Hydrogen (Details)
Introduction
As we have seen in the Hydrogen (Basics) chapter, the Schrödinger picture gives a remarkably simple description of the hydrogen atom. The energy levels depend only on the principal quantum number \(n\):
\[ E_n = -\frac{13.6\ \mathrm{eV}}{n^2}. \]
In that approximation the spectrum looks simple: photon energies correspond to energy differences between levels and appear in well known series (see left figure below):
- Lyman: transitions to \(n_\ell=1\) (ultraviolet)
- Balmer: transitions to \(n_\ell=2\) (visible)
- Paschen, Brackett, Pfund, …: transitions to \(n_\ell=3,4,5,\dots\) (infrared)
A closer look — why the simple picture fails
High-resolution and careful experiments show that many spectral lines are not single sharp lines as the simple Schrödinger model predicts. Instead they are shifted and split by small amounts (see right figure above). These discrepancies point to additional physics that is not contained in the nonrelativistic Schrödinger equation:
- Spin and Fine Structure — coupling between the electron’s orbital motion and its intrinsic spin produces, along with relativistic effects, the fine structure.
- The Lamb Shift — radiative corrections from the quantized electromagnetic field (self-energy and vacuum polarization) shift levels in a way that requires QED to explain.
- Hyperfine Structure — interaction between the electronic magnetic field and the nuclear magnetic moment (nuclear spin) produces very small splittings important for clocks and spectroscopy.
- Summary of Energy Shifts — an overview of the level structure and how each correction modifies the spectrum, illustrated step by step.
- Atoms in External Fields — the response of hydrogen to static magnetic and electric fields (Zeeman and Stark effects), showing additional characteristic splittings and shifts.
Each of these effects modifies the spectrum in a characteristic way; together they explain the experimentally observed pattern of lines and their tiny offsets.
Quick comment on notation
In this chapter we will use the following conventions:
- \(n,\ell,m_\ell\) for single-electron principal, orbital and magnetic quantum numbers (lowercase where appropriate).
- \(s\) for the electron spin (for a single electron \(s=\tfrac{1}{2}\)).
- \(j\) for the single-electron total angular momentum \(j=\ell+s\).
- \(I\) for the nuclear spin and \(F\) for the total atomic angular momentum \(F=J+I\).

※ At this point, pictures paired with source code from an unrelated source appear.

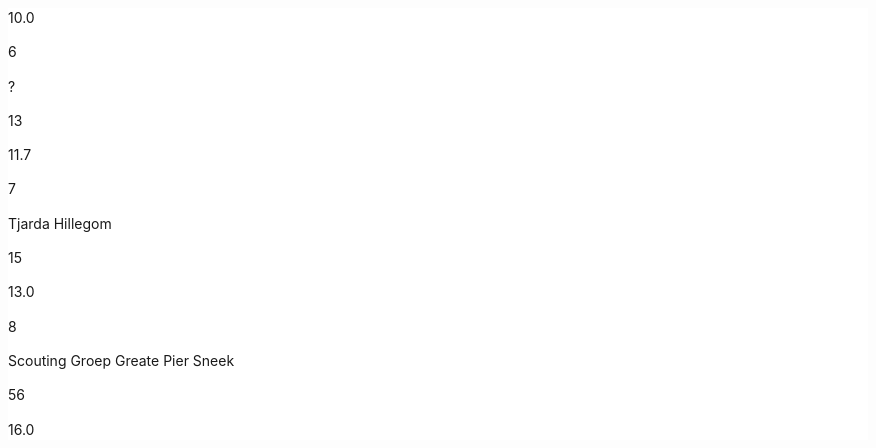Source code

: 
 10.0
 





 6
 

 ?
 

 13
 

 11.7
 





 7
 

 Tjarda Hillegom
 

 15
 

 13.0
 





 8
 

 Scouting Groep Greate Pier Sneek
 

 56
 

 16.0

(If a section couples many electrons, capital \(L,S,J\) denote the total orbital, total spin, and total electronic angular momentum.)
Summary
The Schrödinger solution for hydrogen is an essential starting point, but it is only the beginning. The rich structure of real spectra emerges once spin, relativity, radiative QED effects, and nuclear structure are included. In the sections that follow we will treat these effects one by one and show how they progressively refine the hydrogen spectrum to match experiment.